After restarting the plug-in the start panel used will be the one shown to the right. The left of the two Gamma pull down menus specifies the encoding of your scan. When scanning with FlexColor and opening the 3F files on a Windows computer that's 2.2 and when opening the scan on Mac OS X this might be 1.8. The right hand side Gamma pull down is the output encoding (Gamma C) which must be set according to the working space you prefer to use. ColorPerfect saves these values so that you will usually have to set them up but once - unless you work with images in multiple color spaces or from different scanners. The configuration described here is stored separately for each of the plug-in's three modes ColorNeg, ColorPos and TouchUp. You'll have to set it up once in any mode you need it.
For a completely PC based workflow we could ascertain that you need to use a Gamma value of 2.2 to linearize the 3F data but did not test on Mac OS X. It is well conceivable that Gamma 1.8 is used there instead upon putting out the data. In the past a credible source had provided the information that such 3F files actually contained linear image data. Whether an alternate 3F.8bi Plug-in exists/existed that allowed importing the data linearly in Photoshop or whether things are different on Mac OS X is currently unknown to us. We ask FlexColor users - especially those using the Mac platform - to contact us so that we can aswer these questions.
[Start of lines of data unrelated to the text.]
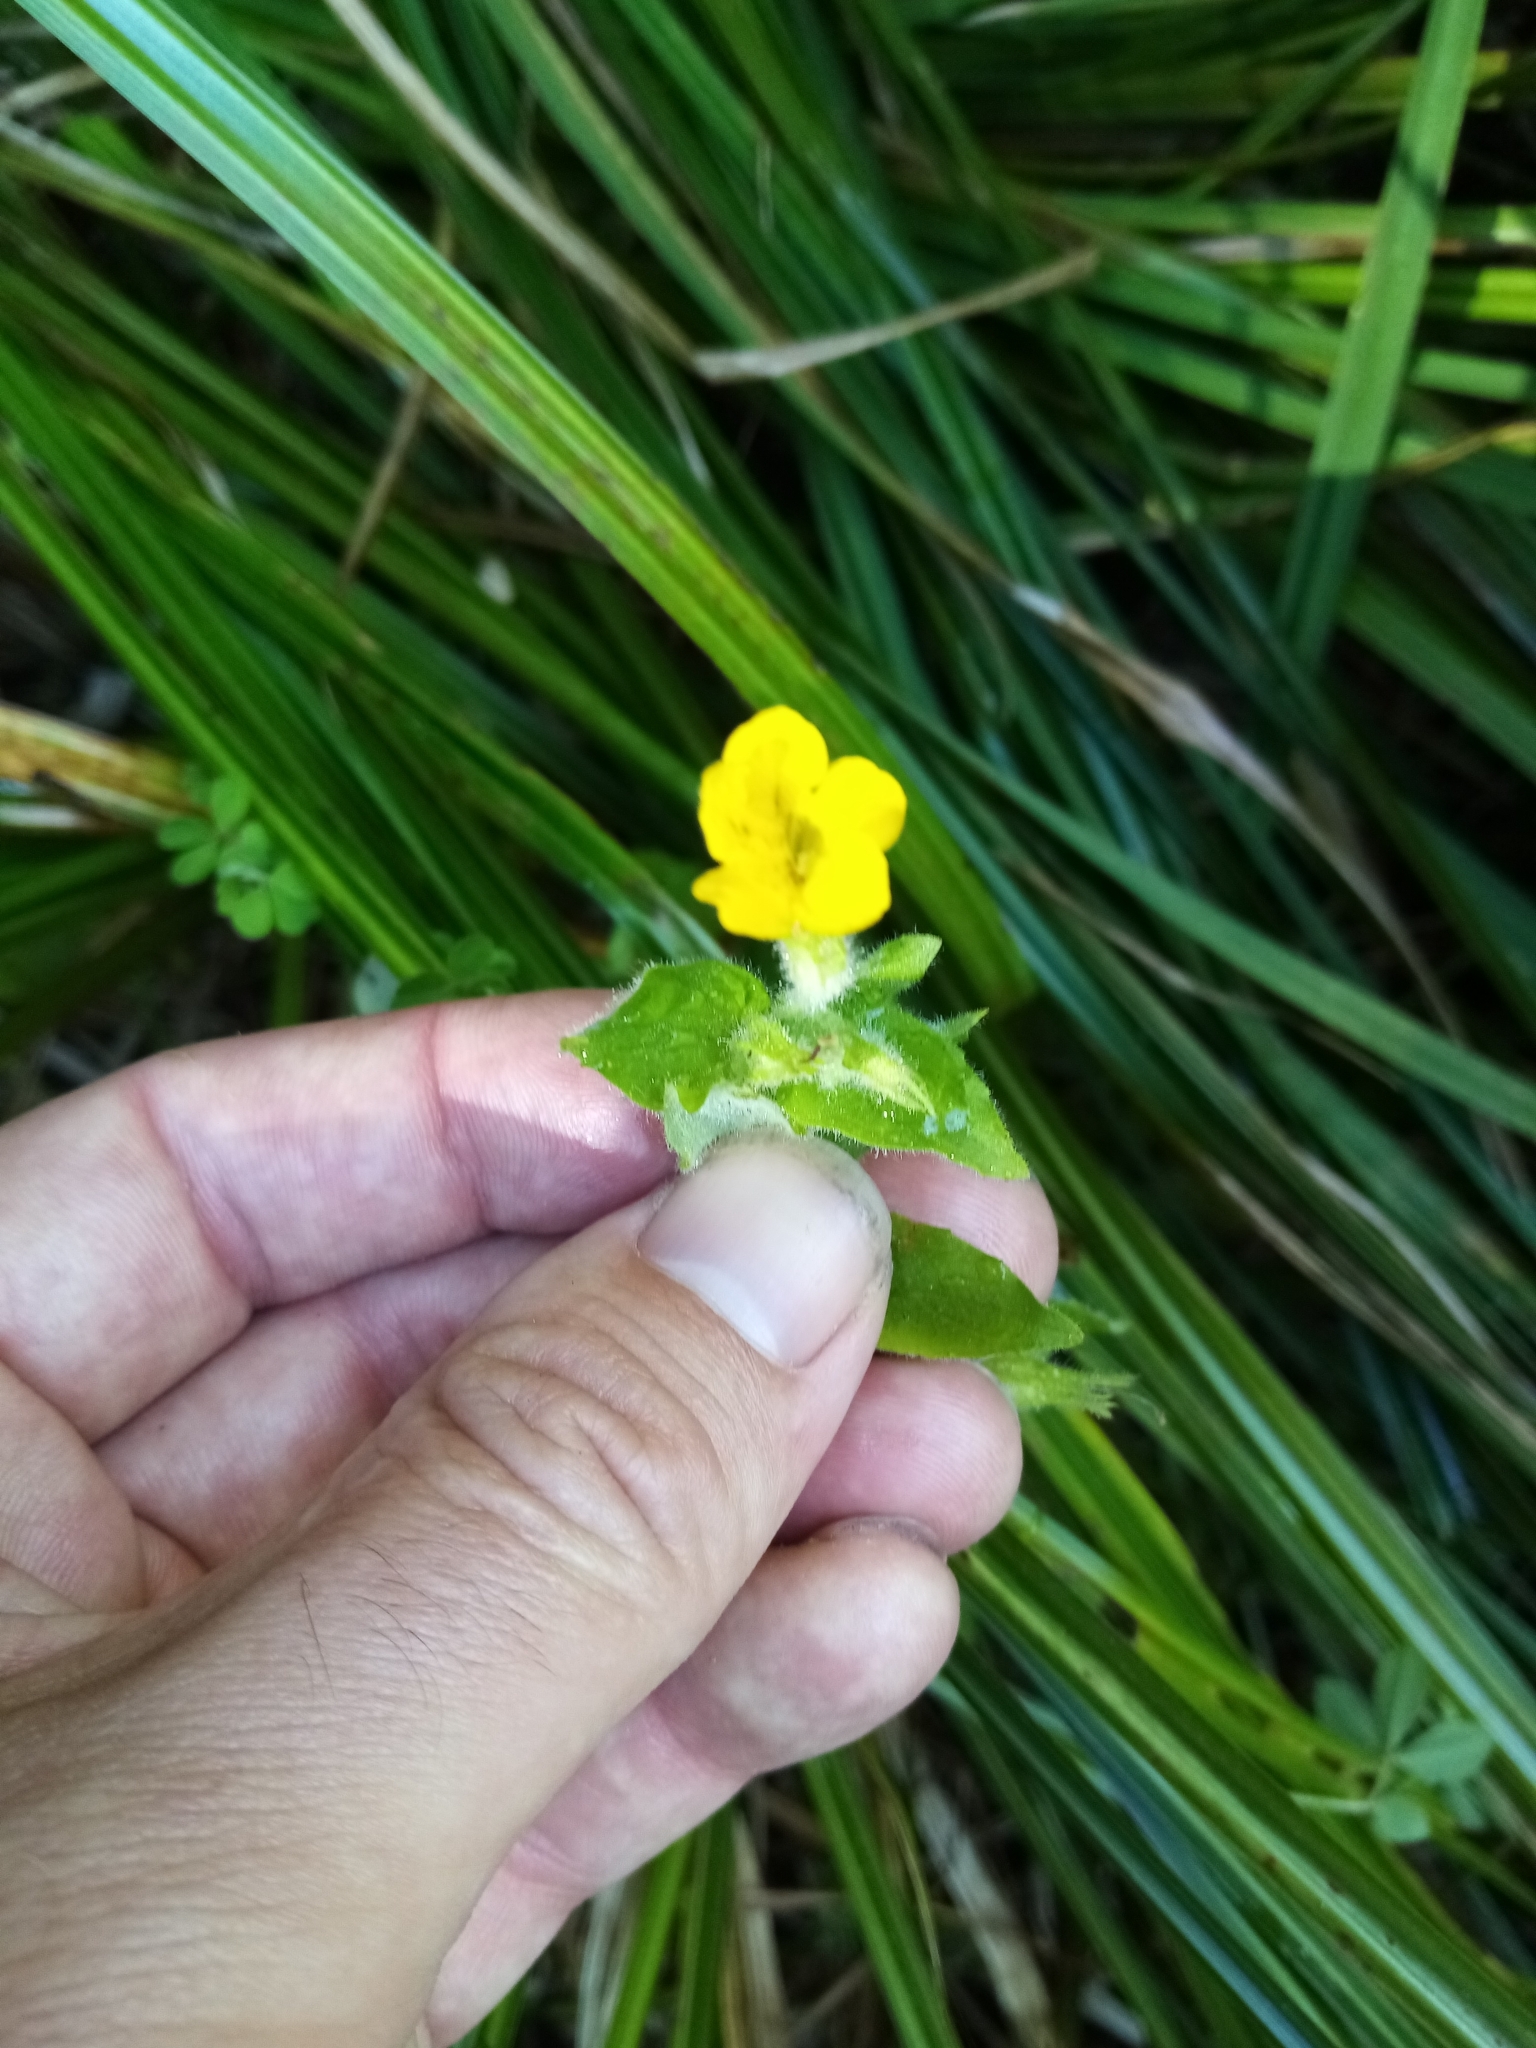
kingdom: Plantae
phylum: Tracheophyta
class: Magnoliopsida
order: Lamiales
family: Phrymaceae
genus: Erythranthe
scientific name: Erythranthe moschata
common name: Muskflower
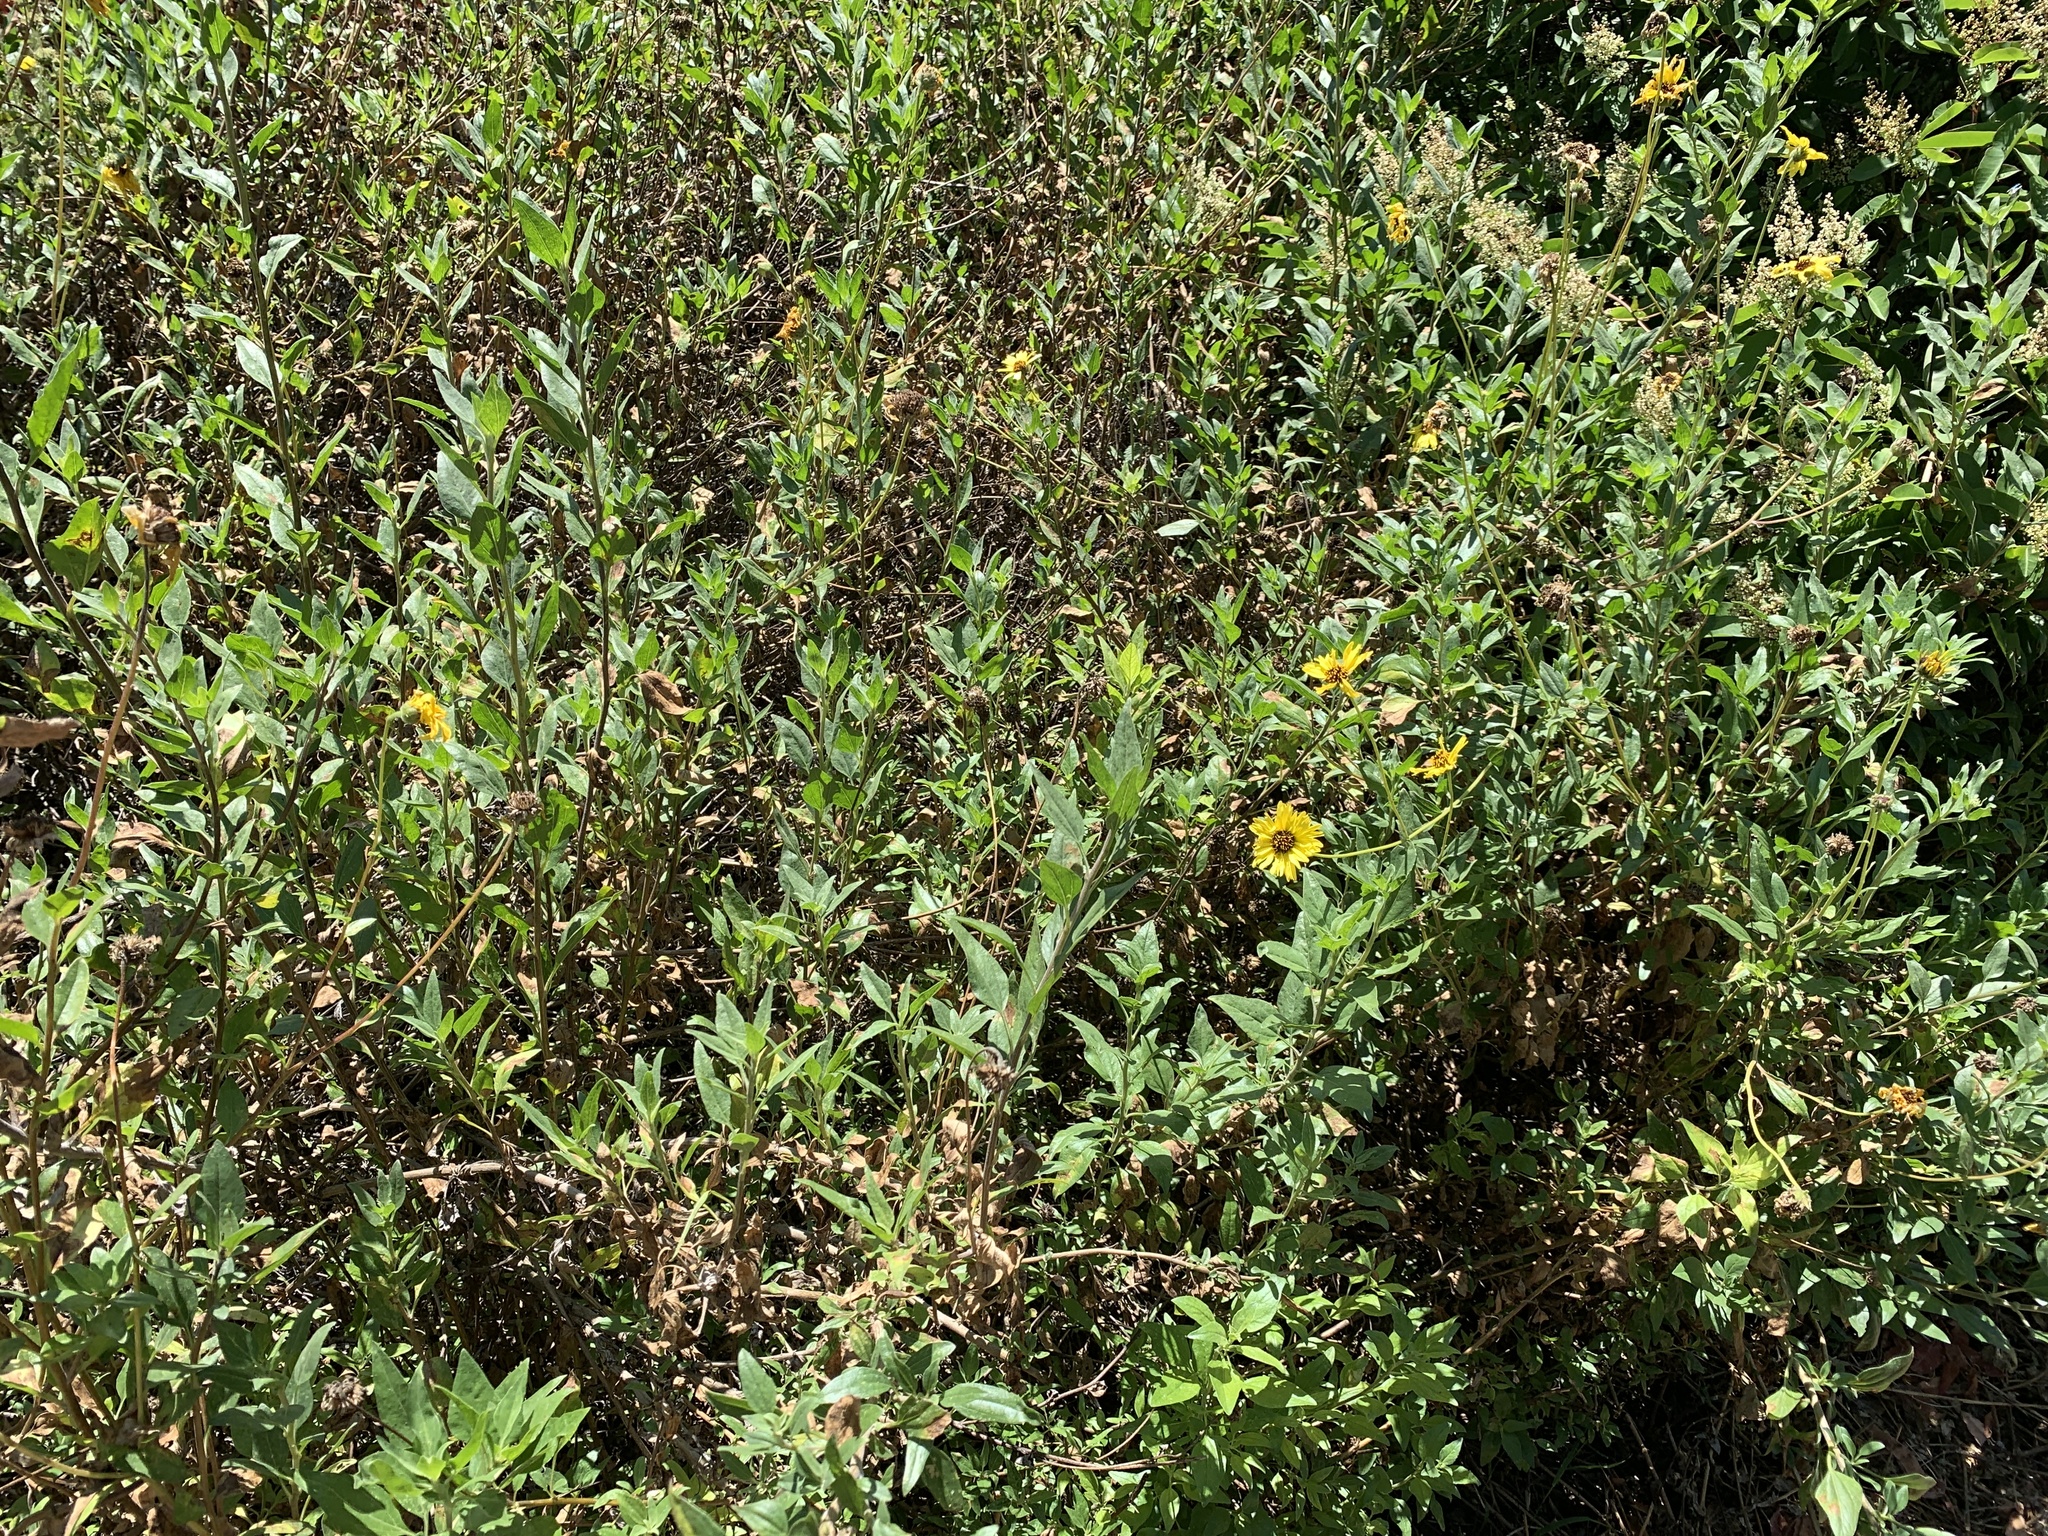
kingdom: Plantae
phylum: Tracheophyta
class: Magnoliopsida
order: Asterales
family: Asteraceae
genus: Encelia
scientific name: Encelia californica
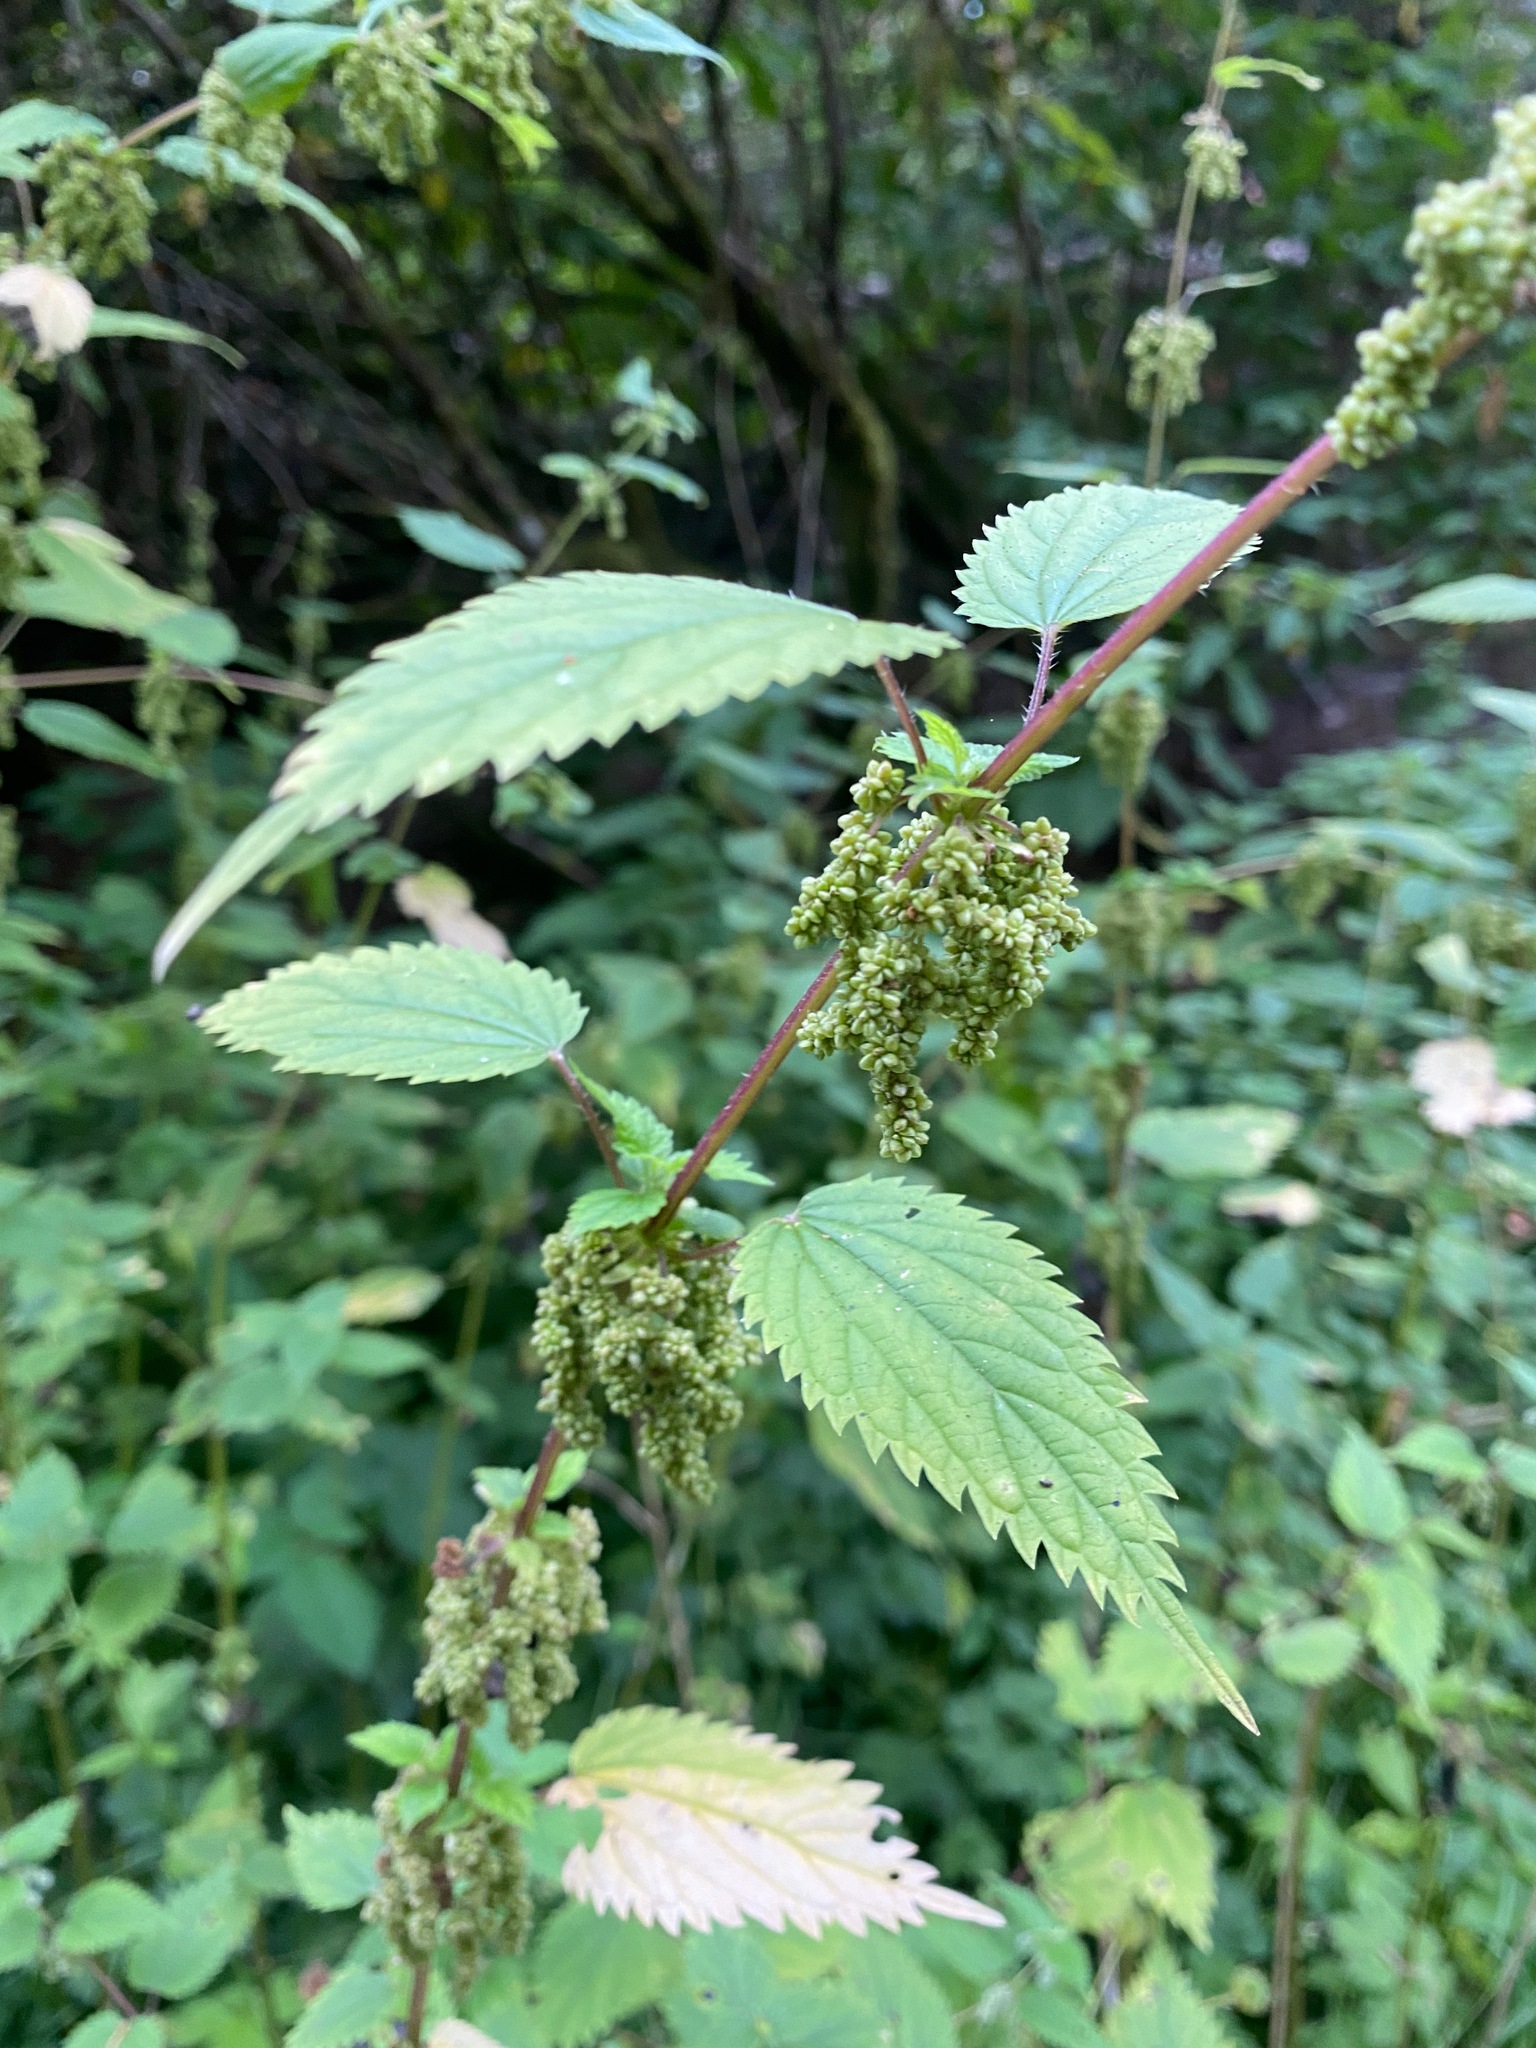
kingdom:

FlexColor can be used in combination with Hasselblad's so called virtual drum scanners Hasselblad Flextight X1 and Hasselblad Flextight X5 as well as with older models such as Imacon Flextight 949, Imacon Flextight 848, Imacon Flextight 646, Imacon Flextight 343, Imacon Flextight Precision II and Imacon Flextight.
To conclude we'd like to thank our user Andrew McIntyre cordially for providing the screen shots used.